* _Work item A_
In the forum thread on keeping network weights positive, what learning rate does the example pass to the SGD optimizer?
* _Work item B_
Carry on the forum thread about keeping network weights positive, starting right after its last line.

* _Document section_
**********
Positive Weights


(Miles) #1

Is there a way to ensure that the weights of the network stay in a positive range throughout training?


(saeed) #2

Did you find any solution for this question?


(John Smith) #3

After you’ve updated the weights, add the following lines to your code:

for p in mdl.parameters():
    p.data.clamp_(0)

Example:


import torch
import torch.nn as nn

x = torch.arange(10).view(-1,1)
y = -3 * x

class NN_Linear_Model(nn.Module):
    def __init__(self):
        super().__init__()
        self.lm = nn.Linear(1,1)
    def forward(self, X):
        out = self.lm(X)
        
        return out

mdl = NN_Linear_Model()

loss_fn = nn.MSELoss()
optimizer = torch.optim.SGD(mdl.parameters(), lr=0.0001)
**********
* _Available data_
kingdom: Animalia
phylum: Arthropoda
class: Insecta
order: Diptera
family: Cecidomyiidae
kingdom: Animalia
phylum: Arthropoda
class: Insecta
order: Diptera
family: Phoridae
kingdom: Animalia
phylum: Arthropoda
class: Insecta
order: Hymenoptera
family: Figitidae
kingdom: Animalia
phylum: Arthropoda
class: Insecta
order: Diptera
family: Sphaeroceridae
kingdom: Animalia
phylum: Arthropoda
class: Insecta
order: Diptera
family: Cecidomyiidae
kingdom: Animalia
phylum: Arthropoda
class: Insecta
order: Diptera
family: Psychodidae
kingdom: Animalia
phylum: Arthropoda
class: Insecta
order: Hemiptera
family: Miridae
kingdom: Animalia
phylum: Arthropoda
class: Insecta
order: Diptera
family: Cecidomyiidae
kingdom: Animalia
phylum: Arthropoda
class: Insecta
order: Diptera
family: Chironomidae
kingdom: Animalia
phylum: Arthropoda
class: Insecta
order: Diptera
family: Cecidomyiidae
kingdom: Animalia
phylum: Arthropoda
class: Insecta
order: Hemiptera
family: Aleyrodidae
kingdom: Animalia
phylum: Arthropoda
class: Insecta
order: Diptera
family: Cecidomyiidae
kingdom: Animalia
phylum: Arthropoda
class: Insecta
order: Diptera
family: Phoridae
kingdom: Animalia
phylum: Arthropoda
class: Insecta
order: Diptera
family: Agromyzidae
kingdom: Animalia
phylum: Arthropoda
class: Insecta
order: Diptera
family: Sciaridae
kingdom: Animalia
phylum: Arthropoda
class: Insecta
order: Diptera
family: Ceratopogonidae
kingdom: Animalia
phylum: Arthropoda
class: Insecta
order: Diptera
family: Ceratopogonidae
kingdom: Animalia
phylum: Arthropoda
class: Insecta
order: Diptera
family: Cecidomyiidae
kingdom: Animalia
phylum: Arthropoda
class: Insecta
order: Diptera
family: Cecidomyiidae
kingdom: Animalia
**********
* _Expected output A_
0.0001

* _Expected output B_
for i in range(100):
    optimizer.zero_grad()
    y_pred = mdl(x)
    loss = loss_fn(y_pred, y)
    loss.backward()
    optimizer.step()
    for p in mdl.parameters():
        p.data.clamp_(0)
    
    if i % 10 == 0:
        print(f'loss is {loss} at iter {i}, weight: {list(mdl.parameters())[0].item()}')

list(mdl.parameters())

One caveat is your model may not converge to the optimal point as you are restricting where your parameters can go.